The Comments

The battle is still on.


Alright, I guess that's settled.


I'm drawn to instances in which both meanings work. Such as, "he was begging the question of sex when he walked into her kitchen naked."


Are there any non-sexual examples of a dual meaning?


Elections.


I don't want to open up a war on two fronts, but I'd like to see some action taken against the use of "to no end," to mean "a great deal" (where "no end" would be more appropriate), rather than "without purpose."

This particular misuse annoys me to no end.


I agree with you Adam, the recent meaning of "begging the question" is simply illiterate; it can never replace the original meaning. At best it can just destroy it. But it will never be the case that begging the question means begging for the question. Certainly not in anyone's kitchen in the circumstances proposed above, Brad. Is that a quote form a bad novel, or what?
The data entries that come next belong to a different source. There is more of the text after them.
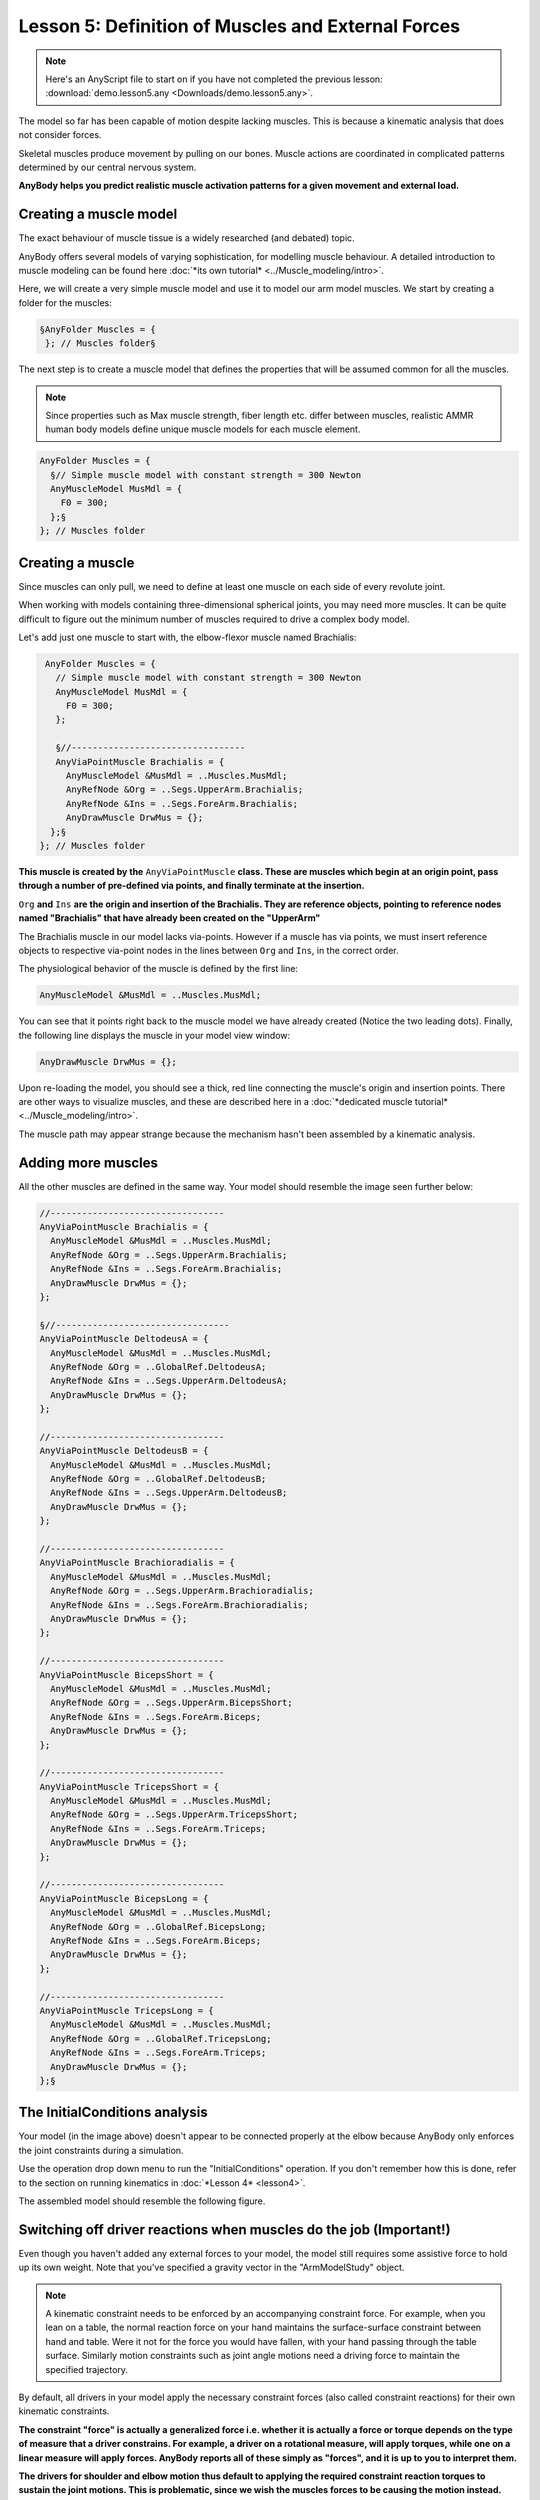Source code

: Lesson 5: Definition of Muscles and External Forces
===================================================

.. note:: Here's an AnyScript file to start on if you have not completed the
    previous lesson: :download:`demo.lesson5.any <Downloads/demo.lesson5.any>`.

The model so far has been capable of motion despite lacking muscles. 
This is because a kinematic analysis that does not consider forces.

Skeletal muscles produce movement by pulling on our bones. Muscle actions 
are coordinated in complicated patterns determined by our central nervous system. 

**AnyBody helps you predict realistic muscle activation patterns for a given movement and external load.**

Creating a muscle model
-----------------------

The exact behaviour of muscle tissue is a widely researched (and debated) topic.

AnyBody offers several models of varying sophistication, for modelling muscle behaviour. A detailed introduction 
to muscle modeling can be found here :doc:`*its own tutorial* <../Muscle_modeling/intro>`. 

Here, we will create a very simple muscle model and use it to model our arm model muscles. We start by creating a folder for the muscles:

.. code-block:: AnyScriptDoc

          §AnyFolder Muscles = {
           }; // Muscles folder§


The next step is to create a muscle model that defines the properties that will be assumed common for all the muscles.

.. note:: Since properties such as Max muscle strength, fiber length etc. differ between muscles, realistic AMMR human body models
    define unique muscle models for each muscle element.

.. code-block:: AnyScriptDoc

           AnyFolder Muscles = {
             §// Simple muscle model with constant strength = 300 Newton
             AnyMuscleModel MusMdl = {
               F0 = 300;
             };§
           }; // Muscles folder


Creating a muscle
---------------------------------

Since muscles can only pull, we need to define at least one
muscle on each side of every revolute joint. 

When working with models containing three-dimensional spherical joints, you may need more muscles. 
It can be quite difficult to figure out the minimum number of muscles required 
to drive a complex body model.

Let's add just one muscle to start with, the elbow-flexor muscle named Brachialis:

.. code-block:: AnyScriptDoc

           AnyFolder Muscles = {
             // Simple muscle model with constant strength = 300 Newton
             AnyMuscleModel MusMdl = {
               F0 = 300;
             };
    
             §//---------------------------------
             AnyViaPointMuscle Brachialis = {
               AnyMuscleModel &MusMdl = ..Muscles.MusMdl;
               AnyRefNode &Org = ..Segs.UpperArm.Brachialis;
               AnyRefNode &Ins = ..Segs.ForeArm.Brachialis;
               AnyDrawMuscle DrwMus = {};
            };§
          }; // Muscles folder


**This muscle is created by the** ``AnyViaPointMuscle`` **class. These are muscles which begin at 
an origin point, pass through a number of pre-defined via points, and finally terminate
at the insertion.**

``Org`` **and** ``Ins`` **are the origin and insertion of the Brachialis. They are reference objects,
pointing to reference nodes named "Brachialis" that have already been created on the "UpperArm"**

The Brachialis muscle in our model lacks via-points. However if a muscle has via points, we must insert
reference objects to respective via-point nodes in the lines between ``Org`` and ``Ins``, in the correct order. 

The physiological behavior of the muscle is defined by the first line:

.. code-block:: AnyScriptDoc

               AnyMuscleModel &MusMdl = ..Muscles.MusMdl;


You can see that it points right back to the muscle model we have already created (Notice the two leading dots). Finally, the following line 
displays the muscle in your model view window:

.. code-block:: AnyScriptDoc

               AnyDrawMuscle DrwMus = {};

Upon re-loading the model, you should see a thick, red line connecting the muscle's origin and
insertion points. There are other ways to visualize muscles, and these are described here in a :doc:`*dedicated muscle
tutorial* <../Muscle_modeling/intro>`.

The muscle path may appear strange because the mechanism hasn't been assembled by a kinematic analysis. 

Adding more muscles
-------------------

All the other muscles are defined in the same way. Your model should resemble the image seen further below:

.. code-block:: AnyScriptDoc

    
           //---------------------------------
           AnyViaPointMuscle Brachialis = {
             AnyMuscleModel &MusMdl = ..Muscles.MusMdl;
             AnyRefNode &Org = ..Segs.UpperArm.Brachialis;
             AnyRefNode &Ins = ..Segs.ForeArm.Brachialis;
             AnyDrawMuscle DrwMus = {};
           };
    
           §//---------------------------------
           AnyViaPointMuscle DeltodeusA = {
             AnyMuscleModel &MusMdl = ..Muscles.MusMdl;
             AnyRefNode &Org = ..GlobalRef.DeltodeusA;
             AnyRefNode &Ins = ..Segs.UpperArm.DeltodeusA;
             AnyDrawMuscle DrwMus = {};
           };
    
           //---------------------------------
           AnyViaPointMuscle DeltodeusB = {
             AnyMuscleModel &MusMdl = ..Muscles.MusMdl;
             AnyRefNode &Org = ..GlobalRef.DeltodeusB;
             AnyRefNode &Ins = ..Segs.UpperArm.DeltodeusB;
             AnyDrawMuscle DrwMus = {};
           };
    
           //---------------------------------
           AnyViaPointMuscle Brachioradialis = {
             AnyMuscleModel &MusMdl = ..Muscles.MusMdl;
             AnyRefNode &Org = ..Segs.UpperArm.Brachioradialis;
             AnyRefNode &Ins = ..Segs.ForeArm.Brachioradialis;
             AnyDrawMuscle DrwMus = {};
           };
    
           //---------------------------------
           AnyViaPointMuscle BicepsShort = {
             AnyMuscleModel &MusMdl = ..Muscles.MusMdl;
             AnyRefNode &Org = ..Segs.UpperArm.BicepsShort;
             AnyRefNode &Ins = ..Segs.ForeArm.Biceps;
             AnyDrawMuscle DrwMus = {};
           };
    
           //---------------------------------
           AnyViaPointMuscle TricepsShort = {
             AnyMuscleModel &MusMdl = ..Muscles.MusMdl;
             AnyRefNode &Org = ..Segs.UpperArm.TricepsShort;
             AnyRefNode &Ins = ..Segs.ForeArm.Triceps;
             AnyDrawMuscle DrwMus = {};
           };
    
           //---------------------------------
           AnyViaPointMuscle BicepsLong = {
             AnyMuscleModel &MusMdl = ..Muscles.MusMdl;
             AnyRefNode &Org = ..GlobalRef.BicepsLong;
             AnyRefNode &Ins = ..Segs.ForeArm.Biceps;
             AnyDrawMuscle DrwMus = {};
           };
    
           //---------------------------------
           AnyViaPointMuscle TricepsLong = {
             AnyMuscleModel &MusMdl = ..Muscles.MusMdl;
             AnyRefNode &Org = ..GlobalRef.TricepsLong;
             AnyRefNode &Ins = ..Segs.ForeArm.Triceps;
             AnyDrawMuscle DrwMus = {};
           };§




|image0|

The InitialConditions analysis
------------------------------

Your model (in the image above) doesn't appear to be connected properly at the elbow because AnyBody only enforces the 
joint constraints during a simulation.

Use the operation drop down menu to run the "InitialConditions" operation. If you don't remember
how this is done, refer to the section on running kinematics in :doc:`*Lesson 4* <lesson4>`.

The assembled model should resemble the following figure.


|image1|

Switching off driver reactions when muscles do the job (Important!)
--------------------------------------------------------------------

Even though you haven't added any external forces to your model, the model still 
requires some assistive force to hold up its own weight. Note that you've specified 
a gravity vector in the "ArmModelStudy" object.

.. note:: A kinematic constraint needs to be enforced by an accompanying constraint force. 
    For example, when you lean on a table, the normal reaction force on your hand maintains the
    surface-surface constraint between hand and table. Were it not for the force you would have fallen, with your hand 
    passing through the table surface. Similarly motion constraints such as joint angle motions need a driving 
    force to maintain the specified trajectory.  

By default, all drivers in your model apply the necessary constraint forces (also called constraint reactions) for their own kinematic constraints.

**The constraint "force" is actually a generalized force i.e. whether it is actually a force or torque 
depends on the type of measure that a driver constrains. For example, a driver on a rotational measure, will apply torques, while one on 
a linear measure will apply forces. AnyBody reports all of these simply as "forces", and it is up to you to interpret them.**

**The drivers for shoulder and elbow motion thus default to applying the required constraint reaction torques to sustain the joint motions.
This is problematic, since we wish the muscles forces to be causing the motion instead. The default driver reactions must therefore be
switched off by setting the "Reaction.Type" property.**

.. code-block:: AnyScriptDoc

           AnyKinEqSimpleDriver ShoulderMotion = {
             AnyRevoluteJoint &Jnt = ..Jnts.Shoulder;
             DriverPos = {-100*pi/180};
             DriverVel = {30*pi/180};
             §Reaction.Type = {Off};§
           }; // Shoulder driver

           //---------------------------------
           AnyKinEqSimpleDriver ElbowMotion = {
             AnyRevoluteJoint &Jnt = ..Jnts.Elbow;
             DriverPos = {90*pi/180};
             DriverVel = {45*pi/180};
             §Reaction.Type = {Off};§
           }; // Elbow driver
 

On the other hand, the driver reactions come in handy in models under development, while you are still adding 
muscles or other force elements to enforce the constraints. The driver reactions will allow you to successfully run
inverse dynamic simulations at the intermediate model stages, by ensuring dynamic consistency.

The single ``Off`` is encapsulated in braces, ``{Off}`` because it is a vector. 
A driver by can theoretically have any number of total DOF from all the measures 
that it drives. Therefore all data in a driver are vector quantities, even when it is a 1 DOF driver . 

The InverseDynamicAnalysis and plotting muscle forces
-----------------------------------------------------

Run the the **InverseDynamicAnalysis** operation from the operations drop-down menu.
In this analysis, the AnyBody system computes all muscle, joint forces and much more.

Review the instructions from :doc:`*Lesson 4* <lesson4>` on plotting simulation results. 

To plot the muscle forces in the brachialis muscle, open 
"Main.ArmModel.Muscles.Brachialis" in the model tree, and plot the variable named ``Fm``.
You should get a curve that looks like the one below.

|image2|

The drop in muscle force with movement progression is due to the decreasing moment arm of the gravity 
gravity vector about the elbow joint, as the elbow flexes. Therefore lesser the muscle force.

If you look at the muscle force in the BicepsLong, you see a different pattern:

|image3|

This muscle's force increases during the movement because this muscle supports both, the shoulder and the
elbow. In addition, it collaborates both with DeltoidusA on shoulder
flexion, and with the other elbow flexors, and all these muscles have to
adjust their work in relation to each other.

Creating external loads
-----------------------

You may want to investigate the model's behavior in different loading situations, such as when the hand
is carrying a dumbbell. Let us imagine that the model is performing a dumbbell curl. 

We start by creating a node on the forearm at the location of the palm. Add this within the curly braces of the ForeArm object:

.. code-block:: AnyScriptDoc

            §AnyRefNode PalmNode = {
               sRel = {0.27,0,0};
             };§


The next step is to add an external force. We make a new sub-folder for this purpose, within ArmModel:

.. code-block:: AnyScriptDoc

         §AnyFolder Loads = {
    
           //---------------------------------
           AnyForce3D Dumbbell = {
             AnyRefNode &PalmNode = ..Segs.ForeArm.PalmNode;
             F = {0,-100,0}; // Force in Newton
           };
         };  // Loads folder§


Now you can reload the model and re-run inverse dynamics to analyze how the model reacts
to a downward force of 100 N (approximately 10 kg dumbbell weight). The BicepsLong force again, you
should see this:

|image4|

The muscle force is obviously much larger than before, and the
development is also different. It now reaches a maximum during the
movement and drops off again.

.. note:: Applied forces do not have to be constant. They can change with time
    and other properties in the model.  Please refer to the :doc:`*tutorial on
    forces* <../The_mechanical_elements/intro>` for more
    details.

**The model you've built here here was anatomically simplified, and it can be a
difficult job to define a realistic body model from scratch. We recommend that users
start out with the body models available in the** `*AnyBody Managed Model
Repository* <http://www.anybodytech.com/anybody.html?fwd=modelrepository>`__.


.. rst-class:: without-title
.. seealso::
    **Next lesson:** Now, let's continue to :doc:`Lesson 6: Adding real bone geometrics <lesson6>`


.. |image0| image:: _static/lesson5/image1.png
   
.. |image1| image:: _static/lesson5/image2.png
   
.. |image2| image:: _static/lesson5/image3.png
   
.. |image3| image:: _static/lesson5/image4.png
   
.. |image4| image:: _static/lesson5/image5.png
I didn't even listen to Yorke's solo album once all the way through.


In a footnote to "Kant's Transcendental Proof of Realism" Kenneth Westphal claims that the "demands a further question" use is British, while the "conclusion is presumed by a premise" use is American. He then compliments German for using the Latin "petitio principii" to avoid this mess.


The OED doesn't mention the "demand a further question" use, so I think Westphal is probably wrong there.


Since we're picking nits, the game should not be called Six Degree of Kevin Bacon. The entire world is theoretically separated by only six degrees, so linking somebody to Kevin Bacon in so many steps should be ridiculously easy.

For example, I met Ryan Stiles of Whose Line is it Anyway? and Drew Carey fame. He was on Two and a Half Men with Charlie Sheen last night. Charlie Sheen was in Navy Seals with Bill Paxton, who was in Apollo 13 with Kevin Bacon. See? Even I'm only four degrees from Kevin Bacon, and I'm not even an actor. The game should be 3 Degrees of Kevin Bacon, as it was originally proposed when I first heard of it (on Mad About You).

That is all.


Degree should have been plural in that first sentence. Damn.


The Hatred isn't up, but it's Blogger's fault, not Marta's.


Daniel's point reminds me I've noticed that the British do put it differently, at least sometimes: I've seen puts the question in an old English law report. For some reason I didn't learn what "begging the question" meant until I was grown up, although I must have been familiar with the concept.


Matt in Toledo:

Ummm...if the "six degrees of Kevin Bacon" thing is all about movies, isn't it actually *harder* to play when you just have to stick with persons who have appeared in movies and link them with other persons who have appeared in other movies. I mean, of course everyone in the whole wide world is linked withing six degrees, but then that would make the Kevin Bacon game non-sensical. The first thing I asked myself when I read Adam's post was: "What movie was Henri de Man in?" Only then would that reference be of any help for future "six degrees of Kevin Bacon games."

I hate how a (stupidly) fun game that allows one to display a relative degree of trivial cinematic knowledge and pass time on long road trips is somehow discredited on the basis of one's socio-metaphysical theories and insights.

I hate how such denigrating attitudes toward the game "six degrees of Kevin Bacon" actually irk me so.

I hate that I didn't engage Zizek in a game of six degrees of Kevin Bacon when he was in town last month. (He could have stayed over at my house and we could have played it all night!)

I hate that I was forced to express this hatred in this comment thread, and not in the appropriate "Tuesday Hatred" thread.


This thread is the first time in over ten years that anyone has ever mentioned "Mad About You."


Adam...mission accomplished. Maybe I can work Urkel into a future post.

Nate...I regret that I didn't take into consideration that working only with movie casts limits the field significantly, but I still think the Six Degrees isn't stringent enough and limit myself to Three when the challenge is put before me. It doesn't allow for show-offy inefficiencies in movie and actor selection.


Matt in Toledo:

Fair enough. Three degrees is tough. You're a better man than I!


Sleepers and A Few Good Men are gold mines for that game.


I think six degrees is sufficient if you stipulate that at least one of the films must have been directed by Kurosawa, Truffaut, or Tarkovsky - and only those three. Can it be done?